--- BEGIN Document segment ---
Several others also said the consortium not only saves time in their busy jobs but provides a vital sense of community. “I already feel like I have a lot to do as it is,” says Payne, “so if I wasn’t part of the consortium and didn’t have their help or have them as a sounding board, it would be a lot more difficult.”
“We’re not doing it on our own,” says Carter. “And that’s not limited just to Tessitura. It creates this connection where anything that comes up, you can just reach out and ask our fellow people. And it may or may have not to do with Tessitura, but they’re always there for opinion or advice or to bounce ideas off each other.”
“Being part of a consortium keeps us from feeling like we're an island,” says Phyllis Sanders of the Philbrook Museum. “We can come together and exchange ideas. It’s comforting and reassuring to know that there’s other people that we can reach out to.”
--- END Document segment ---
--- BEGIN Available data ---
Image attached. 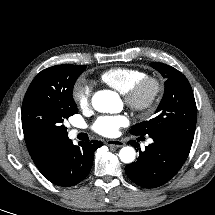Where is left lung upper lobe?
<instances>
[{"mask_svg":"<svg viewBox=\"0 0 215 215\" xmlns=\"http://www.w3.org/2000/svg\"><path fill=\"white\" fill-rule=\"evenodd\" d=\"M165 81V92L156 116L132 126L133 135H168L192 145L197 119V108L187 78L175 68L158 62L151 63Z\"/></svg>","mask_w":215,"mask_h":215,"instance_id":"left-lung-upper-lobe-1","label":"left lung upper lobe"}]
</instances>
--- END Available data ---
■ Given instruction 1 ■
Name every person quoted in the consortium passage.
■ Given instruction 2 ■
Pick up the consortium passage after its final sentence and keep writing.
The data has nothing to do with the consortium passage.

■ Final result 1 ■
Payne, Carter, Phyllis Sanders

■ Final result 2 ■
“Without the consortium,” says Palmer, “I don’t know if the individual Tulsa arts organizations would have been able to communicate on the level that we do now. It’s definitely built this big sense of community among the Tulsa arts organizations. And it’s helped us progress as a city towards a common goal.”
“Being involved in the same product does bring a sense of unity and community,” says Lahti, “and it also gives us sort of a feeling that we can change the world.”
Read more about the Tulsa consortium on the Tessitura Network website.
This article was sponsored by Tessitura Network.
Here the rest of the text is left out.